Прыжок в послезавтра | страница 8
- Илья Петрович!
Справа от Валентина стояла женщина, тоже в белой шапочке и белом халате. Голос у нее звонкий, молодой. Мужчина виновато отозвался:
- Да-да, я не о том… Но ведь все правда… то, что я сказал. И потом, Клава, привычка, профессиональная привычка встречать… А вы молодцом, - наклоняясь к Валентину, похвалил он.
- Где я?
Мужчина почему-то смутился, призывно поглядел па женщину в белом.
- Вы… ну, в больнице… - заговорила женщина. - С вами было несчастье, вы очень долго болели, но теперь все благополучно. И не надо больше расспросов. Покушаем, отдохнем, а тогда можно и расспросы.
Она говорила с Валентином, как говорят с маленькими детьми, и это красноречивее любых объяснений убедило его, что он был очень плох и сейчас еще плох.
- Как… я… сюда… попал?
- Вам нельзя много разговаривать.
То, что она не хочет отвечать, неожиданно рассердило Валентина.
- Как я сюда попал?! Где я?.. Где?!..
Он рванулся, пытаясь встать, но все тело пронзила боль. В последний миг перед тем, как потерять сознание, он опять увидел то меркнущую, то светлеющую голубизну вверху.
…Очнулся он в полной тишине. Хотел встать, но тело было словно чужое, а руки неимоверно тяжелые.
Открыл глаза. Темнота. Он попытался разглядеть что-нибудь в этой темноте, и сейчас же заметил, что в комнате посветлело. Наступает утро? Ох, скорее бы!
И тотчас, откликаясь на его желание, свету прибавилось. Стало даже больно глазам. Но едва он ощутил эту боль, свет ослаб.
Этот послушный ему рассвет не мог быть явью. Значит, все лишь снится. Опять снится! Он почему-то подумал об Ольге и внезапно почувствовал: Ольга здесь, рядом.
- Оля! - позвал он.
- Что, Валя? - откликнулась она. - Я давно жду, когда ты вспомнишь обо мне…

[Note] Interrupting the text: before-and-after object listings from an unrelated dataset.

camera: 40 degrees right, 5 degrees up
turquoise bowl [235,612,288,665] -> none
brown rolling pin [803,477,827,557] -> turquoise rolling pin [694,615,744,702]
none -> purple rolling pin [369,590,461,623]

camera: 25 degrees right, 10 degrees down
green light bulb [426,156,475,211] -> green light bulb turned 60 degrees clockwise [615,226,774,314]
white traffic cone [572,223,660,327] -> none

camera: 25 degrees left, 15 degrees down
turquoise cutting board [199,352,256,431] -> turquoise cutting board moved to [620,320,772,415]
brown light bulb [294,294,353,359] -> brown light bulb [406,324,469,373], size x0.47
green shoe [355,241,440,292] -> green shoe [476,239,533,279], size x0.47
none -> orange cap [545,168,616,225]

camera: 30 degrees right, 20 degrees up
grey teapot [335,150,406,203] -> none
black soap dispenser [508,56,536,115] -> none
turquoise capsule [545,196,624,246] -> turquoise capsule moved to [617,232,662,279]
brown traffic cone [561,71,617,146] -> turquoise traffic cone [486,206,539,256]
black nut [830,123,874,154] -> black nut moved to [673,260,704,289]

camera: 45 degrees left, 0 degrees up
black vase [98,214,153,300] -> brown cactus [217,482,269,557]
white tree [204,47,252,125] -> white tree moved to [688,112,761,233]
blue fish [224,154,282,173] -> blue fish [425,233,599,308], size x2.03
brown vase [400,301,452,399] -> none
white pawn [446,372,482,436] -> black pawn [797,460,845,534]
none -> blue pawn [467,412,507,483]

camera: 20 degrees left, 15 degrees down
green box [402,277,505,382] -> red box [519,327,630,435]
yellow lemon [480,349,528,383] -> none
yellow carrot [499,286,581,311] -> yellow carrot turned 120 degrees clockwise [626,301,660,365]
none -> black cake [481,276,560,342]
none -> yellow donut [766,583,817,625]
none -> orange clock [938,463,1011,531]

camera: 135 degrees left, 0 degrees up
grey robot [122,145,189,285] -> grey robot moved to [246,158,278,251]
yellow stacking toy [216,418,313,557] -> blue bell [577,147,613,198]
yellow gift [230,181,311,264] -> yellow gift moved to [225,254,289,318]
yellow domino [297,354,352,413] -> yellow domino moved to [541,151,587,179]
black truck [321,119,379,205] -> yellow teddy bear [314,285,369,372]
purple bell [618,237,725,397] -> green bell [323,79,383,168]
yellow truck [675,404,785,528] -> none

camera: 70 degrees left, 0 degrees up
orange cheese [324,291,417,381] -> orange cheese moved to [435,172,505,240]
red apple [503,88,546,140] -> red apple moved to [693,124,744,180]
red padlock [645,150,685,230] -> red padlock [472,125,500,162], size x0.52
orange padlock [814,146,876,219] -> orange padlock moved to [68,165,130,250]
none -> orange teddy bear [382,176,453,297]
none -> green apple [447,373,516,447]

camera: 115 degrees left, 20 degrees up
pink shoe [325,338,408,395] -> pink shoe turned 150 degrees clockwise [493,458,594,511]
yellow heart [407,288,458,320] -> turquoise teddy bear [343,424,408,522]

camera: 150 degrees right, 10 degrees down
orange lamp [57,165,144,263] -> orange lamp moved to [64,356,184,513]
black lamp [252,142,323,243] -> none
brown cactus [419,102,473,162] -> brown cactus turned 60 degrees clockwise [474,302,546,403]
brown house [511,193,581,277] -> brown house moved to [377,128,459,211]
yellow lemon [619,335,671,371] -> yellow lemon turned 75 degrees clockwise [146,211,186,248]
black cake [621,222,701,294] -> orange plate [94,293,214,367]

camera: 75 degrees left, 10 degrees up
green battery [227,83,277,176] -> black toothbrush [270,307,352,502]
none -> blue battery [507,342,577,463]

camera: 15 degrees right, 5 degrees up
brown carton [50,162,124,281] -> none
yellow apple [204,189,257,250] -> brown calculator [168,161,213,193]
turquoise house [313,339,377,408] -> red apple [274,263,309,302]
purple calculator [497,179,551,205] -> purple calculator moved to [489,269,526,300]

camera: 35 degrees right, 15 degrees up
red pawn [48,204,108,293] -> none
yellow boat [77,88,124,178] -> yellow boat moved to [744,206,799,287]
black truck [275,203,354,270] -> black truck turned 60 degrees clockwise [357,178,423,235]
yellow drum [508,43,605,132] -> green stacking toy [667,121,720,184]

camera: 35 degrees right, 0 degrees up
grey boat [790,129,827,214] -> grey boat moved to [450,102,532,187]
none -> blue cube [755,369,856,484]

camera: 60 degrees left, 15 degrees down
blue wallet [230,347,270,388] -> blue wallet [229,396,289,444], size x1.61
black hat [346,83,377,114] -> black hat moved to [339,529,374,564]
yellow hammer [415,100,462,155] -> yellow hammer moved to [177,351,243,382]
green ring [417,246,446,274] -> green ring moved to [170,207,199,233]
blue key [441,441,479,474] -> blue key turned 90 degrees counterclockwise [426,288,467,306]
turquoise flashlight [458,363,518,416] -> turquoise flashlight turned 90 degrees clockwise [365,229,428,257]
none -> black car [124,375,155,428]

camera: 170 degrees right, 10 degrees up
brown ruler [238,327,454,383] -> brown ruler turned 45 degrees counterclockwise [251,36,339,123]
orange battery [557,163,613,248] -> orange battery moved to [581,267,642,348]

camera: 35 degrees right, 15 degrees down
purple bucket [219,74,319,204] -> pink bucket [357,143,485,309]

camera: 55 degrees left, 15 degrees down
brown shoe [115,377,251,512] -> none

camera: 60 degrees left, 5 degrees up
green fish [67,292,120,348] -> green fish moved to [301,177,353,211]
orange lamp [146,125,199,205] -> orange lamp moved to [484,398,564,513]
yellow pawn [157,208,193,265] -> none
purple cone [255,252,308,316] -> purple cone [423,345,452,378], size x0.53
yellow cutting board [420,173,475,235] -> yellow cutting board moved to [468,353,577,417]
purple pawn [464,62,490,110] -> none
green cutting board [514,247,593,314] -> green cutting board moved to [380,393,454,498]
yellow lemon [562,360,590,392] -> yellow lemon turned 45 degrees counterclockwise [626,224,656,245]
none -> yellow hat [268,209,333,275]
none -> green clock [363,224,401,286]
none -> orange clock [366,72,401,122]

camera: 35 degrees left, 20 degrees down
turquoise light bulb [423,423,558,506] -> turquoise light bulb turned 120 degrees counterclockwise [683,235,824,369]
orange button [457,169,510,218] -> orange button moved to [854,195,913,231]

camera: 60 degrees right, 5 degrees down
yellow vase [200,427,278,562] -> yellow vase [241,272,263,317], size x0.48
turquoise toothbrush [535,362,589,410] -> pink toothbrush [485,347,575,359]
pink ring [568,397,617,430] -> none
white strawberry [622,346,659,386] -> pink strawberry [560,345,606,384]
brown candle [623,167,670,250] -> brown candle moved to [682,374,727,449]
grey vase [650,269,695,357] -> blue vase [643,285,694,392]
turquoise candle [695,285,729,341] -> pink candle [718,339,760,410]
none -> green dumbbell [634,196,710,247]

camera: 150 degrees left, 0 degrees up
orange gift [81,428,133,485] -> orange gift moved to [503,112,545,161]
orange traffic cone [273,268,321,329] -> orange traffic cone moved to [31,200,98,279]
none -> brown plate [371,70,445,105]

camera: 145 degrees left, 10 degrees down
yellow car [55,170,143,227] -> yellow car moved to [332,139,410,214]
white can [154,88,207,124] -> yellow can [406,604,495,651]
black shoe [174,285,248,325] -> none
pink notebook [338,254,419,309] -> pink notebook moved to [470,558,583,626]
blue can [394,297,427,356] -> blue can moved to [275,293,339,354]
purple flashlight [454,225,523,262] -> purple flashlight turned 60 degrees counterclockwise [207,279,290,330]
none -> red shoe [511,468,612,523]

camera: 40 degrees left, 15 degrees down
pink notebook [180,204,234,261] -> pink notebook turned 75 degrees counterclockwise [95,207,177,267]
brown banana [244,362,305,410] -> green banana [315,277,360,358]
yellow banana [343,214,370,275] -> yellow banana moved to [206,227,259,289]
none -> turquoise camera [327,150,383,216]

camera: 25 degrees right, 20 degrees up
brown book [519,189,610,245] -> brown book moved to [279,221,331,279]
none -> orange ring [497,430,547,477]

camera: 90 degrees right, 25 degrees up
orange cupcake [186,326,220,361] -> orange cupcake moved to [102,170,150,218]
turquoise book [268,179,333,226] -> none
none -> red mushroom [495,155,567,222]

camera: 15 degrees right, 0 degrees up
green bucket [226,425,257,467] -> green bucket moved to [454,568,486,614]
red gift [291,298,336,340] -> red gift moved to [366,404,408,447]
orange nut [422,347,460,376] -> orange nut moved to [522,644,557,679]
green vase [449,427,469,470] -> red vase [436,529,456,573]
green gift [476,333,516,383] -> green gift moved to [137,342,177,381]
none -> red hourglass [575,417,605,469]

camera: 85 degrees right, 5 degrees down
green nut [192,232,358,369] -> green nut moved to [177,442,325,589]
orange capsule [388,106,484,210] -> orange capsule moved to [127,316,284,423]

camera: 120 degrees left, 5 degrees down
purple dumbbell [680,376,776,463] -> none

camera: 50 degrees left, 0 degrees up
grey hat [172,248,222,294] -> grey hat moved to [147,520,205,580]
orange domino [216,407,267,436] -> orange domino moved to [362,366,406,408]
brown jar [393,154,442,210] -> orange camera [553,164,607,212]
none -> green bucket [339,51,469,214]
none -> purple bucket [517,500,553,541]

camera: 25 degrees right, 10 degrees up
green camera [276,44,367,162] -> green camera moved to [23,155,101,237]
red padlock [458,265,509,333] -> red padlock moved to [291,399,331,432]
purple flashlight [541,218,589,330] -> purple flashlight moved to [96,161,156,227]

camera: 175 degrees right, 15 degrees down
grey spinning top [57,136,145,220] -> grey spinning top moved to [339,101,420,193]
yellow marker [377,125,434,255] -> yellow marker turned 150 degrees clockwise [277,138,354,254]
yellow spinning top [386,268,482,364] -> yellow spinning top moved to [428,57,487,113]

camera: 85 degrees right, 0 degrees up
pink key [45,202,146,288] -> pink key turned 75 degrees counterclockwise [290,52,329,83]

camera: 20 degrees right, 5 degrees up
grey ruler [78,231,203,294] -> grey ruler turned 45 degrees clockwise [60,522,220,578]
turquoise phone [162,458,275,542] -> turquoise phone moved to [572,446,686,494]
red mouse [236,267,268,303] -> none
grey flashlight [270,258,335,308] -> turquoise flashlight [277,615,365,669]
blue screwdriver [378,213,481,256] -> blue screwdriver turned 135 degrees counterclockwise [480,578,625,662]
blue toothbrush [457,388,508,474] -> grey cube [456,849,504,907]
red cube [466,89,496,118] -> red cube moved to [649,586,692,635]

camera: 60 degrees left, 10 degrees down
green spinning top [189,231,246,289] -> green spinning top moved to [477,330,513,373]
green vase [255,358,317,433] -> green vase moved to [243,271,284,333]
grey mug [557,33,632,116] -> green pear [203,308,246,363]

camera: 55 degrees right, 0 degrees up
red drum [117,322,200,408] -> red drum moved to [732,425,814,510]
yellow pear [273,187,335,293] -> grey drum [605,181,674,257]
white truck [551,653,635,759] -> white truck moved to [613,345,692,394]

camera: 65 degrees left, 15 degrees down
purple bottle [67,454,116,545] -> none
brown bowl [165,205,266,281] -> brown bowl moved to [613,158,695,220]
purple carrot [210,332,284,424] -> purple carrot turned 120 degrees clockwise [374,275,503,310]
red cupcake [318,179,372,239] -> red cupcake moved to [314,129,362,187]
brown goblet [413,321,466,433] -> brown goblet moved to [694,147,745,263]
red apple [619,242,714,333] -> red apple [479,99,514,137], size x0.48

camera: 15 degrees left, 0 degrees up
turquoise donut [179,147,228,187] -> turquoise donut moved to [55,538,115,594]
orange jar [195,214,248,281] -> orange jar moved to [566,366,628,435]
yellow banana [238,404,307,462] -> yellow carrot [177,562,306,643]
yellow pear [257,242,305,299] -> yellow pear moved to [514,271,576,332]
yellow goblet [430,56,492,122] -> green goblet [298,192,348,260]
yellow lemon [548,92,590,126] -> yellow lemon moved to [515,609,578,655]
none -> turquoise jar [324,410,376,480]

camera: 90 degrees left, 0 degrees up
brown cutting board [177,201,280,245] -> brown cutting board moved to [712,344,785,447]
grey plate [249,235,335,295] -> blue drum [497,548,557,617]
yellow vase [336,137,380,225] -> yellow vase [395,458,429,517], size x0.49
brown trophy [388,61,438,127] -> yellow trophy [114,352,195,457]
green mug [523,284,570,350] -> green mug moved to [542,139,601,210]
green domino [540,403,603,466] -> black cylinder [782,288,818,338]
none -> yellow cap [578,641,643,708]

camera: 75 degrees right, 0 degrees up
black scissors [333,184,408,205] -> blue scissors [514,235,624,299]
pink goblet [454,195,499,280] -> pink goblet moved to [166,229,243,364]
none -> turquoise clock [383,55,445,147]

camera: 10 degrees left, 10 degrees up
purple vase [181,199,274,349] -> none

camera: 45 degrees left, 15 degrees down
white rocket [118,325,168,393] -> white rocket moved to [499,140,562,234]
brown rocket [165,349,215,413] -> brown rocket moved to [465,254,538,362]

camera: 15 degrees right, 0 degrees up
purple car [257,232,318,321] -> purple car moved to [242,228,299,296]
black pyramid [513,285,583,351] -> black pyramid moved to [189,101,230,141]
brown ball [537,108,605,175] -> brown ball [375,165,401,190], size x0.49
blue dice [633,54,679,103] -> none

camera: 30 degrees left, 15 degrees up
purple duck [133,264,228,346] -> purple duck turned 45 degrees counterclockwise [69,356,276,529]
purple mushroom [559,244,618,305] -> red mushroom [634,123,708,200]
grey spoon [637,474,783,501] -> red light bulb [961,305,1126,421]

Раздался шорох шагов, и Валентин увидел, что Ольга садится на табурет, обыкновенный табурет, покрашенный, как и вся мебель в комнате, белой краской.
- Я знал, что ты вернешься, - прошептал он, сознавая между тем, что это лишь сон, что в действительности Ольга не может прийти.
- А как я могла не приехать, Валя?
В ее голосе столько заботы и любви, и сам этот голос так ласков и так бесконечно дорог, необходим!.. Валентин заплакал в отчаянии от того, что все лишь грезится… Ему было стыдно. Он плотно сжимал веки, но это не удерживало слез.
А Ольга взяла его за руку, прижалась к ней щекой. Она часто делала так, если все было мирно и дружно, и они оставались наедине. Но прежде он не был бессильным.
Щека у Ольги нежная, чуточку прохладная, и это подействовало успокаивающе.